The section that granted authority to police to remove a person’s mask came under particularly strong criticism from the court.
“The power may, on its face, be used by a police officer for random stoppage of anyone found wearing a facial covering in any public place,” the court said, adding that the measure had “remarkable width.”
“There is practically no limit on the circumstances in which the power under that section can be exercised by a police officer,” the court said, as long as the person is in a public place and the facial covering is reasonably believed by police to be likely to prevent identification.
“We consider it to be clear that the measure… exceeds what is reasonably necessary to achieve the aim of law enforcement, investigation and prosecution of violent protesters even in the prevailing turbulent circumstances in Hong Kong, and that it fails to strike a reasonable balance between the societal benefits promoted and the inroads made into the protected rights.”
The judges also noted that the mask ban covered both unlawful gatherings and “perfectly lawful and peaceful public gatherings,” and there was no mechanism to distinguish the two.
Under the anti-mask law, offenders upon conviction could be sentenced to a year in jail and a fine of HK$25,000.
Emergency legislation found unconstitutional
On October 4, Lam enacted the mask ban unilaterally by invoking the ERO – the colonial-era law that grants the city’s leader and her council of advisors wide-ranging powers to “make regulations on occasions of emergency or public danger.”
The 24 pro-democracy lawmakers behind the legal challenge also condemned the ERO, saying that it went against the separation of powers by circumventing the legislature.
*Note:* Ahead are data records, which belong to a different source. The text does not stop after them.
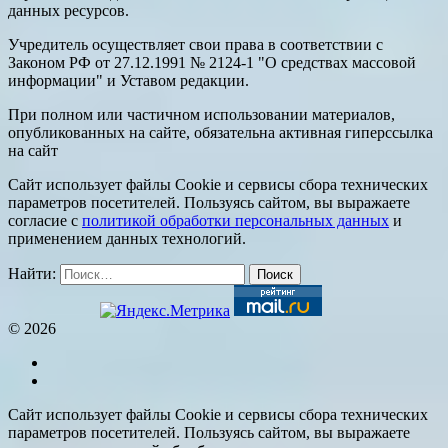
данных ресурсов.
Учредитель осуществляет свои права в соответствии с
Законом РФ от 27.12.1991 № 2124-1 "О средствах массовой
информации" и Уставом редакции.
При полном или частичном использовании материалов,
опубликованных на сайте, обязательна активная гиперссылка
на сайт
Сайт использует файлы Cookie и сервисы сбора технических
параметров посетителей. Пользуясь сайтом, вы выражаете
согласие с
политикой обработки персональных данных
и
применением данных технологий.
Найти:
© 2026
Сайт использует файлы Cookie и сервисы сбора технических
параметров посетителей. Пользуясь сайтом, вы выражаете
Judges Lam and Chow on Monday sided with the lawmakers, ruling that the ERO was at least partially unconstitutional.
“It is the power and function of the Legislative Council as the designated legislature of the Hong Kong SAR to legislate,” the court said, adding that any other bodies could only be given the power to make subordinate legislation.
“Insofar as the public danger ground is concerned, the ERO is so wide in its scope, the conferment of powers so complete, its conditions for invocation so uncertain and subjective, the regulations made thereunder invested with such primacy, and the control by the [Legislative Council] so precarious, that we believe it is not compatible with the constitutional order laid down by the Basic Law.”
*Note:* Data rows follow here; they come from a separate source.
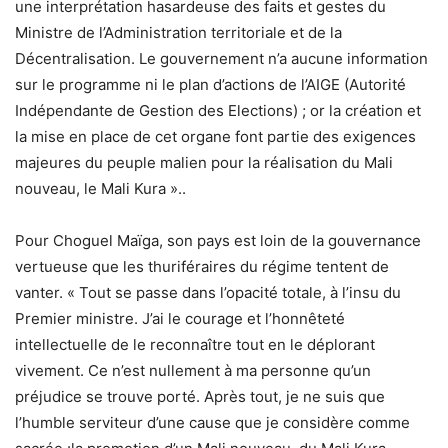
une interprétation hasardeuse des faits et gestes du
Ministre de l’Administration territoriale et de la
Décentralisation. Le gouvernement n’a aucune information
sur le programme ni le plan d’actions de l’AIGE (Autorité
Indépendante de Gestion des Elections) ; or la création et
la mise en place de cet organe font partie des exigences
majeures du peuple malien pour la réalisation du Mali
nouveau, le Mali Kura »..
Pour Choguel Maïga, son pays est loin de la gouvernance
vertueuse que les thuriféraires du régime tentent de
vanter. « Tout se passe dans l’opacité totale, à l’insu du
Premier ministre. J’ai le courage et l’honnêteté
intellectuelle de le reconnaître tout en le déplorant
vivement. Ce n’est nullement à ma personne qu’un
préjudice se trouve porté. Après tout, je ne suis que
l’humble serviteur d’une cause que je considère comme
While the “public danger” ground was ruled unconstitutional, the court did not express any view on whether the chief executive could invoke the ERO under the alternative ground of “emergency.”
Lam and Chow added that the measures adopted under the ERO must still comply with the Bill of Rights – which supplants conflicting laws to protect human rights – except in “public emergencies” as defined under section 5 of the Bill of Rights Ordinance.